Alguns resultados esperados
- Identificar precocemente e monitorar comunidades infectadas
- Auxiliar na tomada de decisão nas medidas de distanciamento
- Monitorar a presença do coronavírus em áreas sem saneamento básico (em especial nas de maior vulnerabilidade social e densidade populacional)

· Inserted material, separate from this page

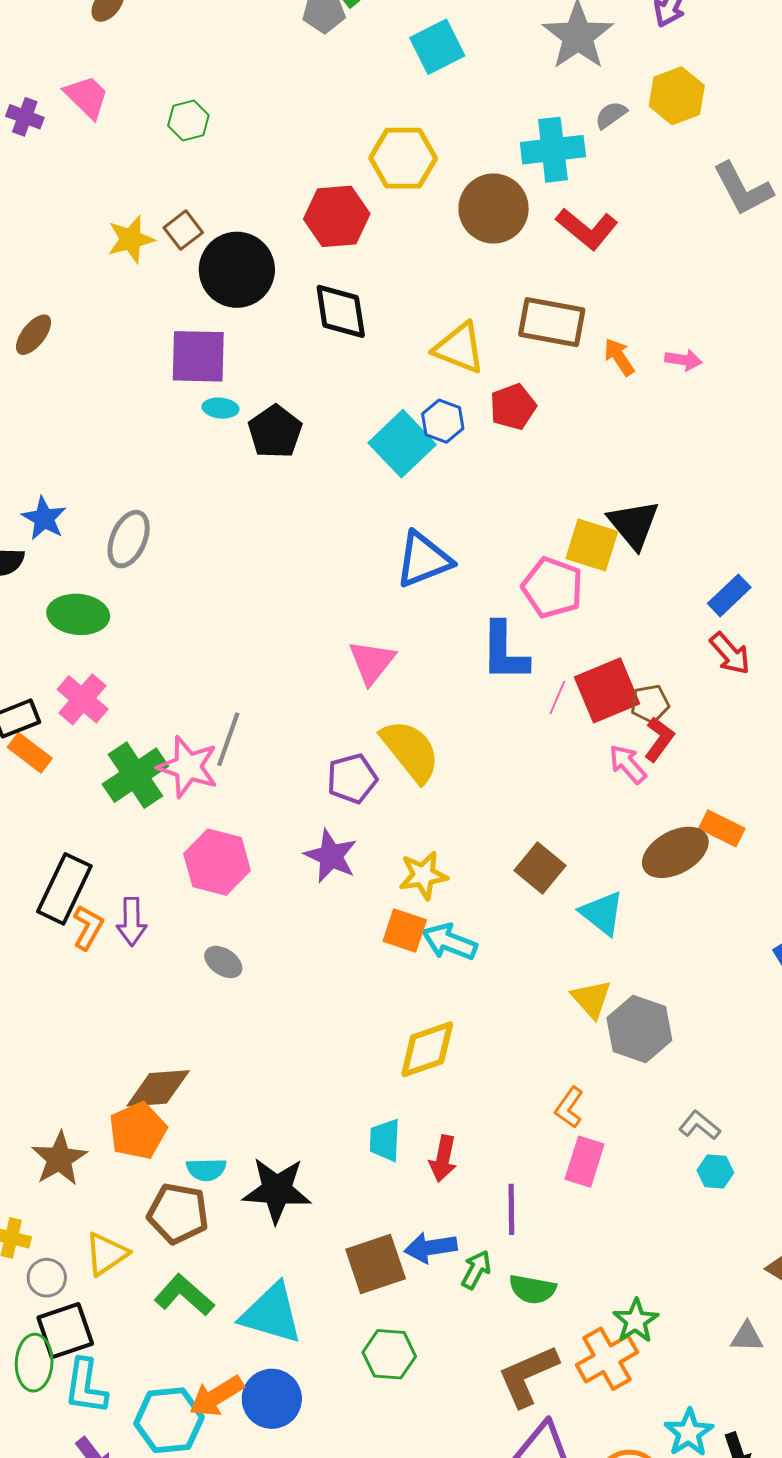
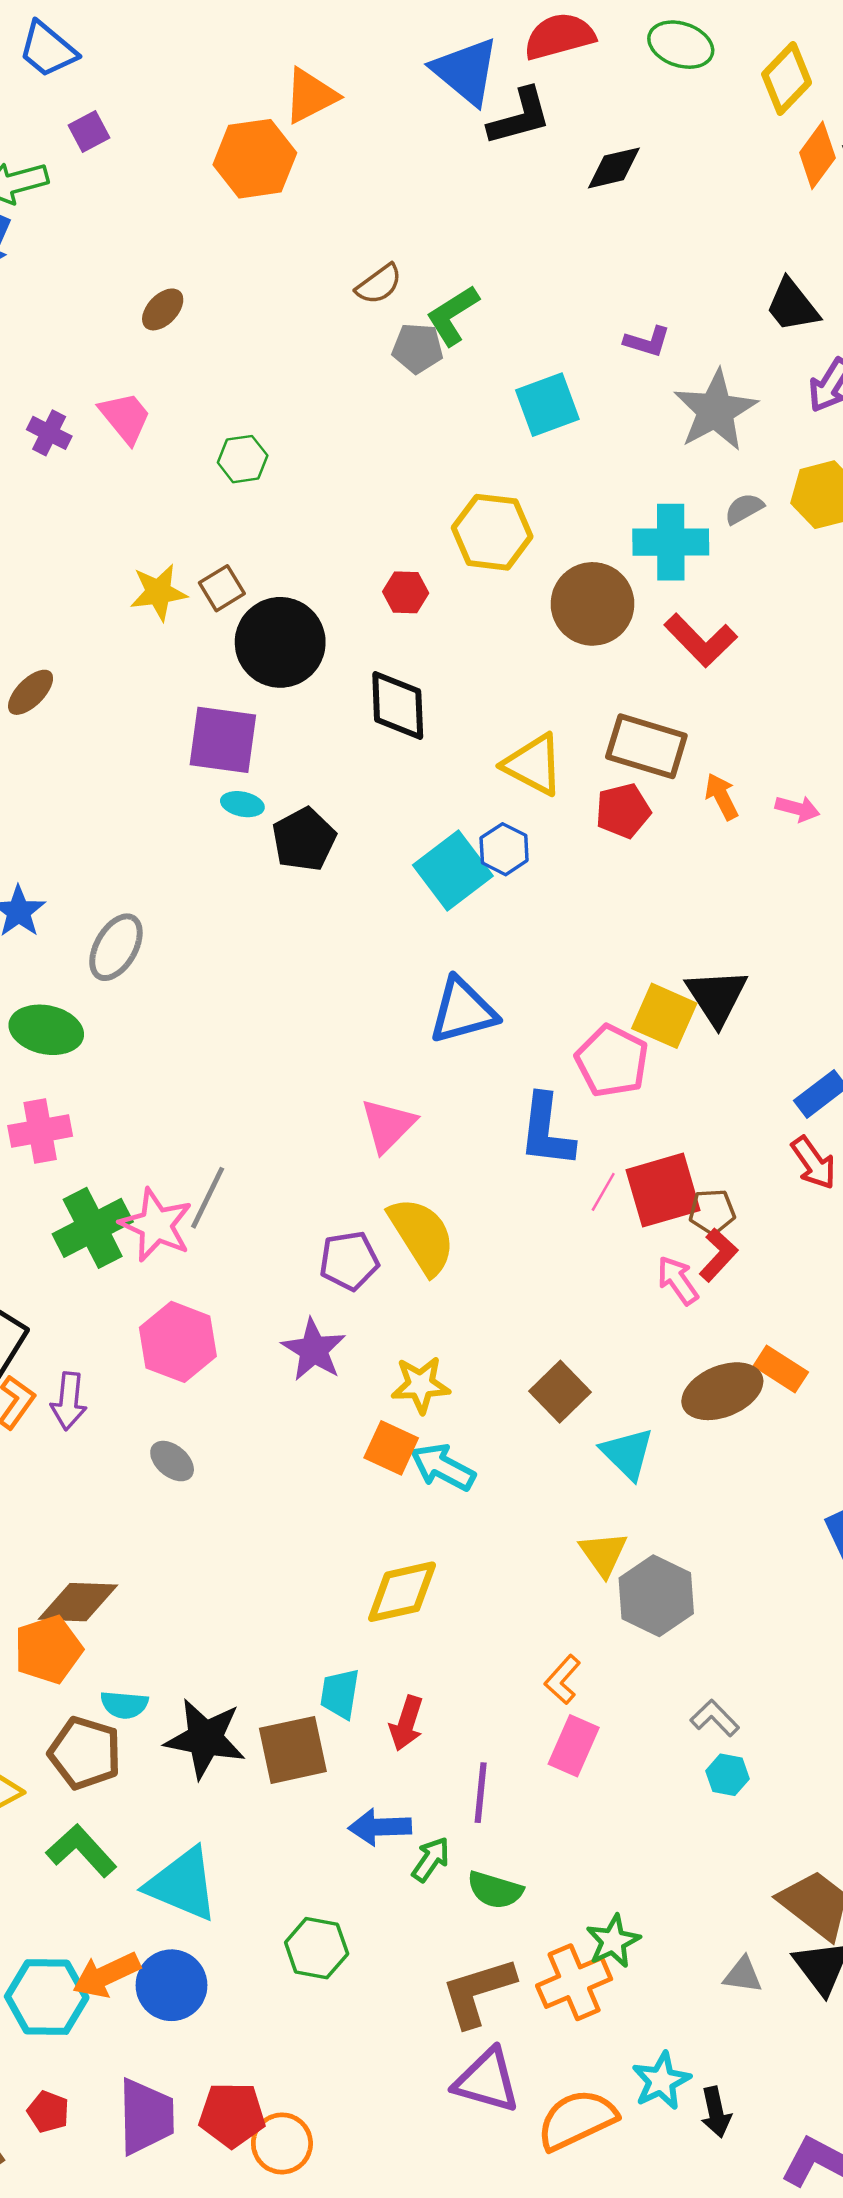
red hexagon: (337, 216) -> (406, 592), size x0.6
red pentagon: (513, 407) -> (623, 811), moved
pink cross: (83, 699) -> (40, 1131), turned 33
brown square: (376, 1264) -> (293, 1750), moved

- Gerar impacto econômico positivo ao fornecer informações necessárias ao acompanhamento da Covid-19, na impossibilidade de testagem em massa
- Após período pandêmico, ter como alertar a presença de vírus, antecipando os casos e atuando com rapidez para conter a transmissão local da doença
Amostragem em Porto Alegre
Foram selecionados pontos estratégicos de coletas nos Sistemas de Esgotamento Sanitário (SES) que representassem a maior parte da população: Navegantes, Ponta da Cadeia e Salso. Neste último encontra-se a maior unidade de tratamento de esgoto do Rio Grande do Sul: a Estação de Tratamento de Esgoto (ETE) Serraria, que integra as SES Ponta da Cadeia, Cavalhada, Zona Sul e Salso. Também foram selecionados quatro hospitais de grande porte – públicos e privados – que recebem pacientes com Covid-19.